Wind power is the world’s fastest growing electricity generation technology. Wind is a renewable resource because it is inexhaustible. It is a result of the sun shining unevenly on the earth. The corresponding daily and seasonal changes in temperature consistently generate wind, producing a fuel source that can never be depleted.
State-of-the-art wind power plants use large spinning blades to capture the kinetic energy in moving wind, which then is transferred to rotors that produce electricity. At the best wind fuel sites, wind plants today are nearly competitive with the conventional natural gas-fired combined-cycle plants — even when natural gas prices have recently been at historically low levels.
Regions where average wind speeds exceed 12 miles per hour are currently the best wind power plant sites. Current costs of wind-generated electricity at prime sites approach the costs of a new coal-fired power plant.

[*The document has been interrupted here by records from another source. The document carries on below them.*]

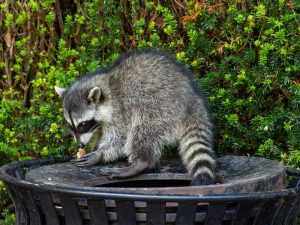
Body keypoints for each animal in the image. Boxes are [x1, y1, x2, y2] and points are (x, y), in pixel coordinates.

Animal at [55, 49, 216, 185]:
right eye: (71, 125)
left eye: (82, 124)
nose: (80, 145)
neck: (106, 86)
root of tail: (193, 102)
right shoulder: (101, 123)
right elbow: (100, 135)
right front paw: (94, 148)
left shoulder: (120, 110)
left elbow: (119, 138)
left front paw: (99, 153)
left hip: (163, 107)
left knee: (143, 130)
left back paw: (140, 162)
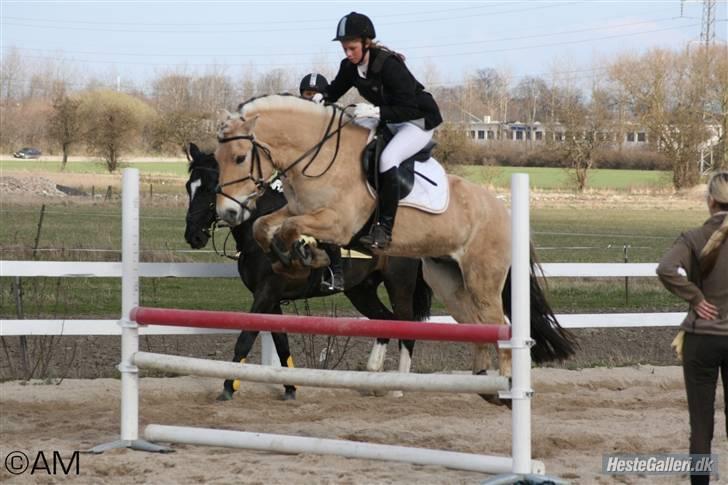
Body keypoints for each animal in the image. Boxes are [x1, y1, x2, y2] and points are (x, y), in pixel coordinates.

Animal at [185, 144, 432, 400]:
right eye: (188, 187)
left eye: (210, 188)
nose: (193, 235)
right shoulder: (271, 299)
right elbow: (281, 342)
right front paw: (290, 388)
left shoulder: (267, 293)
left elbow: (245, 338)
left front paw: (227, 387)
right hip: (360, 290)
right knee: (384, 320)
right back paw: (373, 374)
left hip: (399, 286)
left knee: (406, 330)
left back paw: (398, 388)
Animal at [213, 94, 576, 394]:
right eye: (216, 159)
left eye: (241, 157)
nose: (228, 212)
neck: (319, 158)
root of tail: (505, 212)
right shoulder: (298, 211)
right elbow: (264, 226)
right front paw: (291, 258)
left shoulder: (337, 223)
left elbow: (290, 229)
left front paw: (306, 256)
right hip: (448, 282)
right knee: (475, 325)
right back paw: (481, 383)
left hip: (477, 279)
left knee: (495, 324)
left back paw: (500, 387)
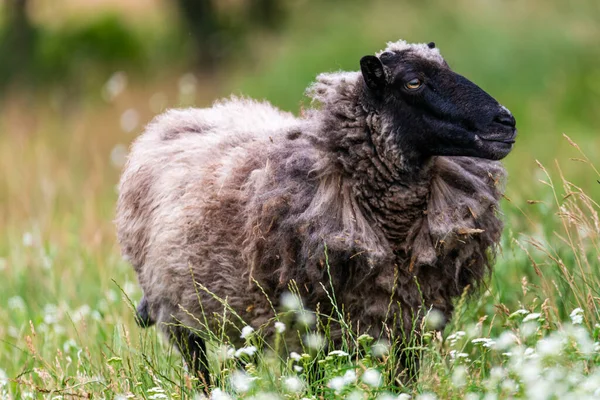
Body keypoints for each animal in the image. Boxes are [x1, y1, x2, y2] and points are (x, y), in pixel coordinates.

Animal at [116, 39, 516, 382]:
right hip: (177, 312)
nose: (506, 122)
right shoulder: (306, 331)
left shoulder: (408, 318)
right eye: (413, 82)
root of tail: (175, 119)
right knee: (199, 369)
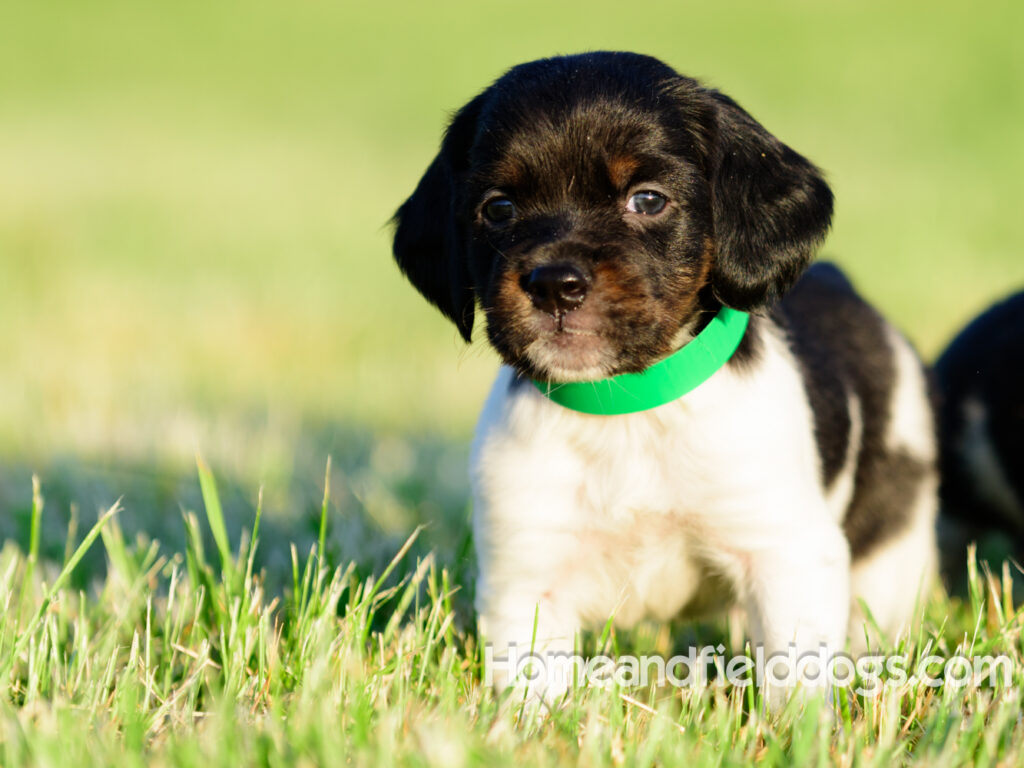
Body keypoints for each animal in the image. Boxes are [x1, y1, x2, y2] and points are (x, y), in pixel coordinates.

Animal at [389, 51, 937, 708]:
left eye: (647, 200)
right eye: (498, 208)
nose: (554, 285)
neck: (629, 414)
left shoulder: (785, 552)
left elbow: (794, 678)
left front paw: (796, 727)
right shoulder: (528, 571)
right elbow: (533, 690)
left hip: (890, 552)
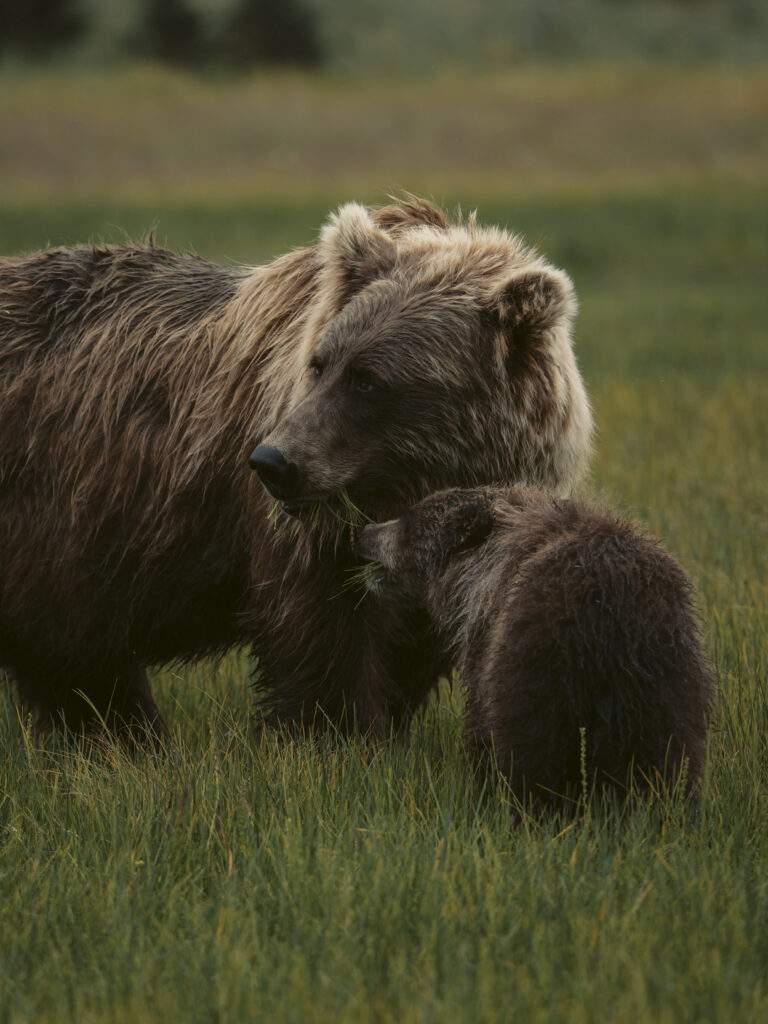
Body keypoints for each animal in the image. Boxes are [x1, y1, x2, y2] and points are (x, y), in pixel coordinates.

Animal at [0, 197, 592, 742]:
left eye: (367, 379)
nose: (272, 462)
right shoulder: (305, 531)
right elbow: (322, 634)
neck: (413, 481)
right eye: (321, 364)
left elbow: (415, 636)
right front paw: (336, 735)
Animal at [355, 487, 716, 806]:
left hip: (543, 662)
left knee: (534, 750)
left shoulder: (486, 644)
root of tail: (609, 607)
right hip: (663, 674)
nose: (364, 531)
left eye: (407, 520)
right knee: (665, 755)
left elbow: (482, 723)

Wind power is the lowest-cost renewable energy technology available on the market today. According to the Department of Energy, the costs of wind power are projected to continue to fall and may rank the cheapest electricity source of all options. With that in mind, conserving energy will not be a problem in the future.
What Are the Environmental Impacts?
Wind plants produce no air pollution. They use no water, and there is no need to tear up the land to extract the wind resource that produces wind power. Nonetheless, there may be environmental problems associated with some wind plants. Wind power generates three categories of environmental impacts: visual impacts; noise pollution; wildlife impacts. These impacts can vary immensely from site to site.

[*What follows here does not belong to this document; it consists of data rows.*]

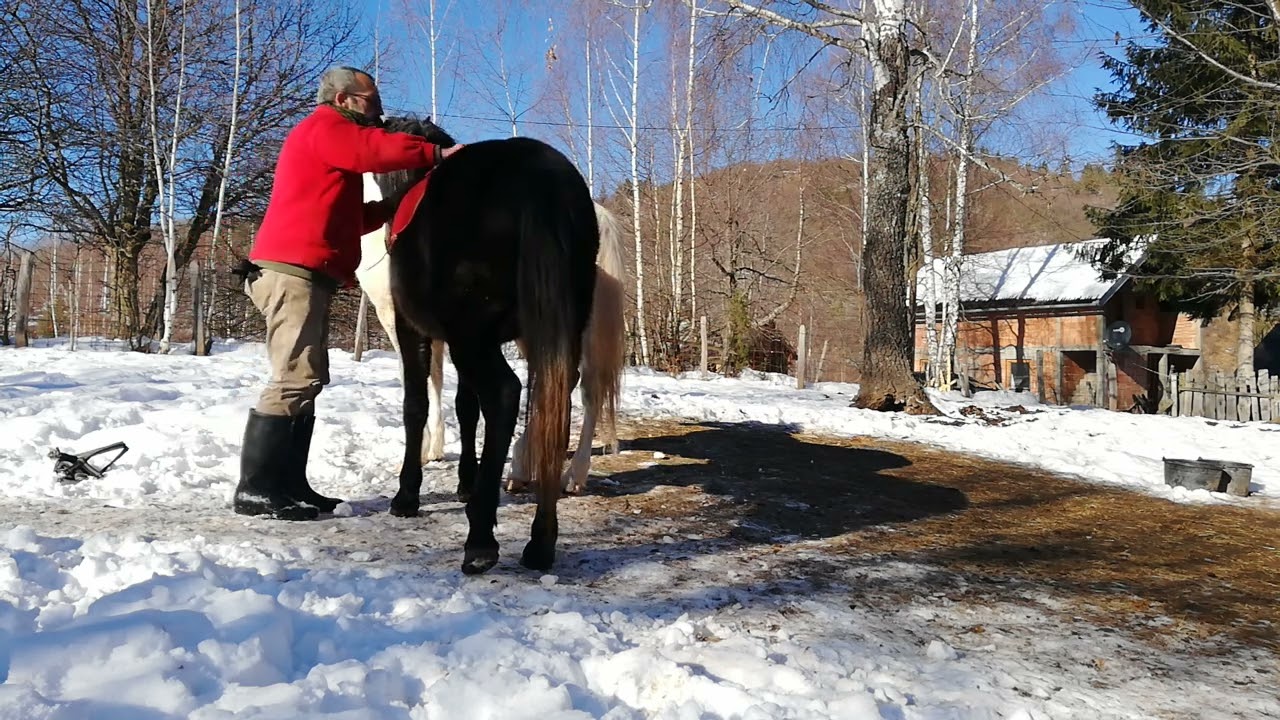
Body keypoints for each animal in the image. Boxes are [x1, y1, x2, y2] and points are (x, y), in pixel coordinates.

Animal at [368, 116, 599, 575]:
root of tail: (539, 173)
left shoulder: (418, 330)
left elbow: (417, 405)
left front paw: (407, 495)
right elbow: (466, 407)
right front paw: (464, 481)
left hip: (471, 336)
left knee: (505, 395)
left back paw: (480, 540)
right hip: (551, 328)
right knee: (555, 400)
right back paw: (540, 541)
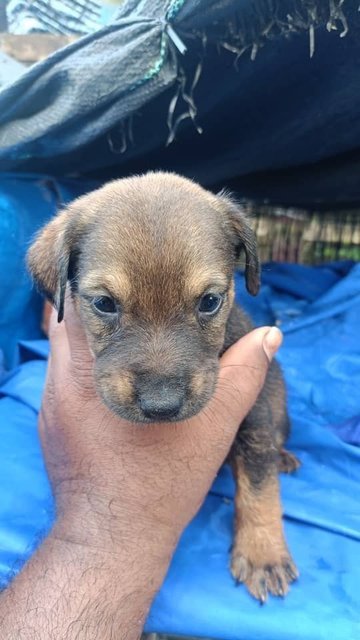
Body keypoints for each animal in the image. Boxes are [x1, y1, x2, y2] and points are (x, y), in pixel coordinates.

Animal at [28, 170, 300, 600]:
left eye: (210, 301)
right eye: (104, 304)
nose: (161, 405)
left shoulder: (255, 411)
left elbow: (260, 482)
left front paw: (263, 552)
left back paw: (284, 457)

- Because wind farms are comprised of large numbers of turbines each mounted atop tall towers in rural areas, they can often be seen for a long distance. Whether this visual impact is good or bad will vary from location to location. Some find wind turbines to be enduring symbols of self-sufficiency. Others see them as stark intrusions in the “natural” landscape.
- Wind turbines, particularly older designs, emit noise that can be heard in the vicinity of the wind farms. The level of noise produced by one wind turbine is equivalent to that of your washing machine. The frequency and volume of this noise can be controlled but not eliminated by wind turbine design.
- In the early 1980s, three major wind farms were built in passes in California. At the Altamont Pass site, deaths of birds, particularly raptors, prompted a number of studies that subsequently influenced both the design of newer wind turbines and the siting of wind farms. It was discovered that raptors perch atop the wind generators for a better view while hunting, and upon rare occasion get caught in the spinning blades when the wind begins to blow. Current wind turbine technology offers solid tubular towers to prevent birds from perching on them. Turbine blades also rotate more slowly than those of earlier designs, reducing potential for collisions with birds.
If wind power plants are sited in regions screened for sensitive local bird populations, the environmental footprint of wind-generated electricity is quite small when compared to the wildlife and ecosystem impacts of fossil fuel mining and fuel combustion. The manufacture of wind generation technology creates some air emissions.